- **INSTRUCTIONS FOR THE TASK**: Write out every line of text in all the items below word for word, leaving the pictures out.

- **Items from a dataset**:
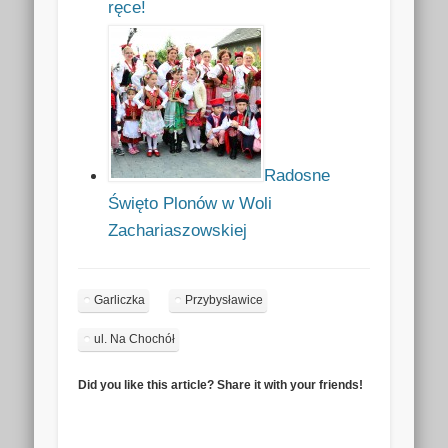
ręce!
Radosne
Święto Plonów w Woli
Zachariaszowskiej
Garliczka
Przybysławice
ul. Na Chochół
Did you like this article? Share it with your friends!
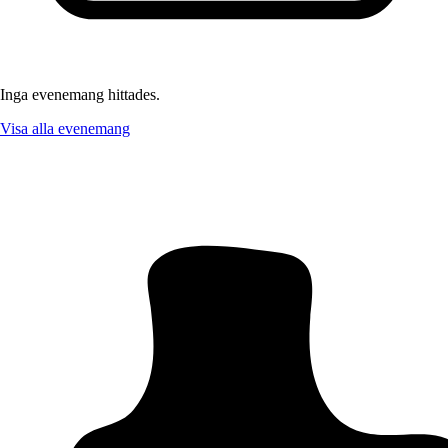
Inga evenemang hittades.
Visa alla evenemang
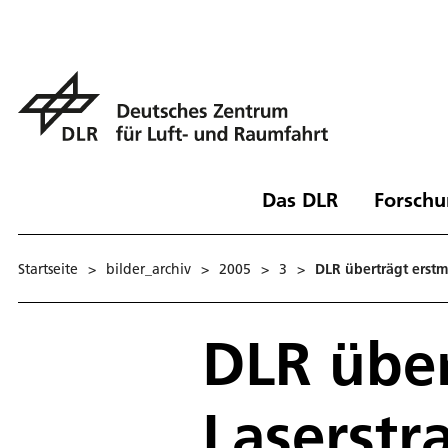
Das DLR
Forschu
Startseite
>
bilder_archiv
>
2005
>
3
>
DLR überträgt erstm
DLR über
Laserstr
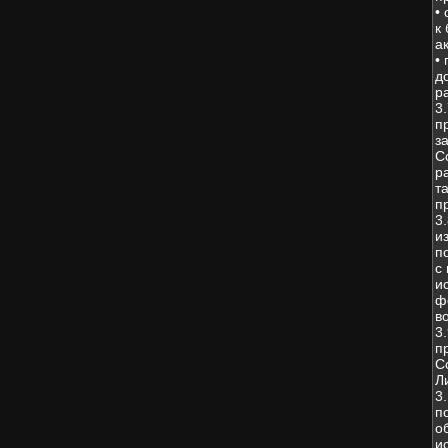
•
к
а
•
д
р
3
п
з
С
р
т
п
3
и
п
с
и
ф
в
3
п
С
Л
3
п
о
и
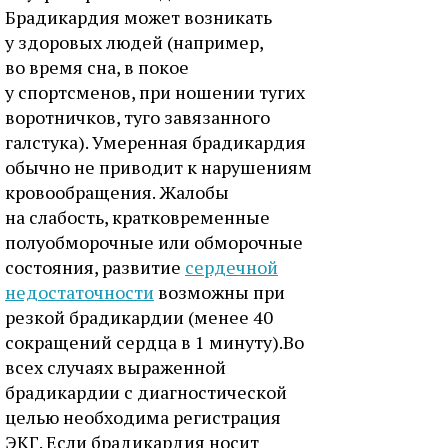
Брадикардия может возникать
у здоровых людей (например,
во время сна, в покое
у спортсменов, при ношении тугих
воротничков, туго завязанного
галстука). Умеренная брадикардия
обычно не приводит к нарушениям
кровообращения. Жалобы
на слабость, кратковременные
полуобморочные или обморочные
состояния, развитие
сердечной
недостаточности
возможны при
резкой брадикардии (менее 40
сокращений сердца в 1 минуту).Во
всех случаях выраженной
брадикардии с диагностической
целью необходима регистрация
ЭКГ. Если брадикардия носит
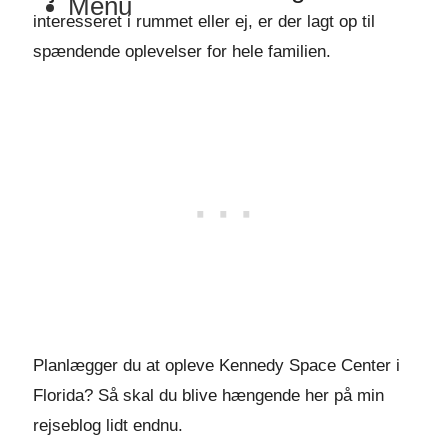
Menu
interesseret i rummet eller ej, er der lagt op til
spændende oplevelser for hele familien.
Planlægger du at opleve Kennedy Space Center i
Florida? Så skal du blive hængende her på min
rejseblog lidt endnu.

- **COMPLETED TASK**:
ręce!
Radosne
Święto Plonów w Woli
Zachariaszowskiej
Garliczka
Przybysławice
ul. Na Chochół
Did you like this article? Share it with your friends!
Inga evenemang hittades.
Visa alla evenemang
Das DLR
Forschu
Startseite
>
bilder_archiv
>
2005
>
3
>
DLR überträgt erstm
DLR über
Laserstr
•
к
а
•
д
р
3
п
з
С
р
т
п
3
и
п
с
и
ф
в
3
п
С
Л
3
п
о
и
Брадикардия может возникать
у здоровых людей (например,
во время сна, в покое
у спортсменов, при ношении тугих
воротничков, туго завязанного
галстука). Умеренная брадикардия
обычно не приводит к нарушениям
кровообращения. Жалобы
на слабость, кратковременные
полуобморочные или обморочные
состояния, развитие
сердечной
недостаточности
возможны при
резкой брадикардии (менее 40
сокращений сердца в 1 минуту).Во
всех случаях выраженной
брадикардии с диагностической
целью необходима регистрация
ЭКГ. Если брадикардия носит
Menu
interesseret i rummet eller ej, er der lagt op til
spændende oplevelser for hele familien.
Planlægger du at opleve Kennedy Space Center i
Florida? Så skal du blive hængende her på min
rejseblog lidt endnu.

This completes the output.